• **Working data**:
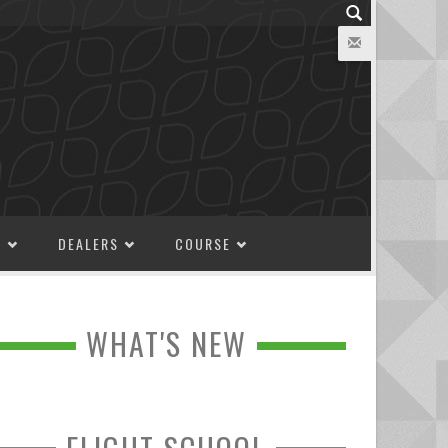
M
DEALERS
COURSE
WHAT'S NEW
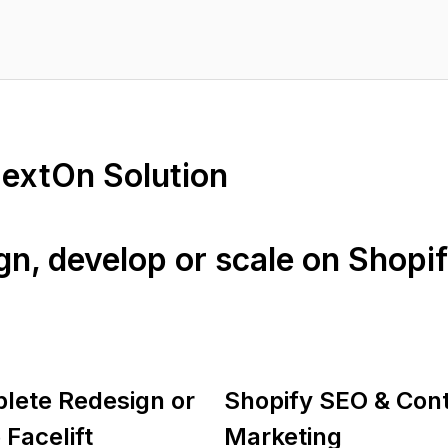
NextOn Solution
ign, develop or scale on Shopi
lete Redesign or
Shopify SEO & Con
 Facelift
Marketing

• **Problem statement**: Each record above has to be written out again in full, but its pictures must not be.

• **Solution**:
M
DEALERS
COURSE
WHAT'S NEW
NextOn Solution
ign, develop or scale on Shopi
lete Redesign or
Shopify SEO & Con
 Facelift
Marketing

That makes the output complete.